Provided passage:
PCA [Matlab]

Prev: A bug in avifile?
Next: Parallel port

From: Greg Heath on 24 Sep 2006 17:23

Gian Piero Bandieramonte wrote:
> I have tried processing my network inputs and targets using
> prestd,prepca,trastd,trapca and poststd. By doing this, my network
> generalization performance hugely decreases to dangerous levels.

It shouldn't.

> I
> have used them the way the matlab help tells me to use them. So I had
> to stick up with using princomp to process my data so as to reduce
> its dimensionality (the net generalization using princomp is aprox
> 1000 times better than using prepca,trapca....).

You are doing something wrong. It should be exactly the same.

> My design set, consisting of a training set of 252 rows has been
> processed by princomp to reduce the dimensionality of the input from
> 37 to 22 (I'm being conservative by now). Then I simulate my net with
> the same training set having excellent fit. Then I simulate with a
> new test set, of 5000 rows, having somewhat a good generalization. So
> obviously I preprocessed this test set with princomp before
> simulating.

No you should not. Use the transformation matrix of the training set.

> But there is a problem here: I'm not supposed to
> preprocess my test set using all the batch at one time, I'm supposed
> to preprocess individually each row of the test set.

If you use the transformation matrix it should make no difference.

> But I don't know
> how to do this with princomp,

See below.

Task 1: In the PCA thread, the input dimensionality was reduced from what number to what number?
Task 2: Please repeat everything in the PCA thread from "No you should" down to "the test set.".

[Stored data]

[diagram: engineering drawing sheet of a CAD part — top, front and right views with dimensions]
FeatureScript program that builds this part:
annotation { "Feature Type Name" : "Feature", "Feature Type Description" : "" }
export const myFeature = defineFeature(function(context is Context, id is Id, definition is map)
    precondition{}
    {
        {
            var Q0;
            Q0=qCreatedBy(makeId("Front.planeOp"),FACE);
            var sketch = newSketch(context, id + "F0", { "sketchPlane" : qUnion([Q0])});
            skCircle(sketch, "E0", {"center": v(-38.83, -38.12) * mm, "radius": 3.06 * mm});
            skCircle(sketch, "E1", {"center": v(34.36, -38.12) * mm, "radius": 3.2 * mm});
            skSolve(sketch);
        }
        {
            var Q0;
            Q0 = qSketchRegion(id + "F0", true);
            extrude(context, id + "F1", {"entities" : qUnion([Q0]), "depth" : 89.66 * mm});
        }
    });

Answer 1: From 37 to 22.

Answer 2:
No you should not. Use the transformation matrix of the training set.

> But there is a problem here: I'm not supposed to
> preprocess my test set using all the batch at one time, I'm supposed
> to preprocess individually each row of the test set.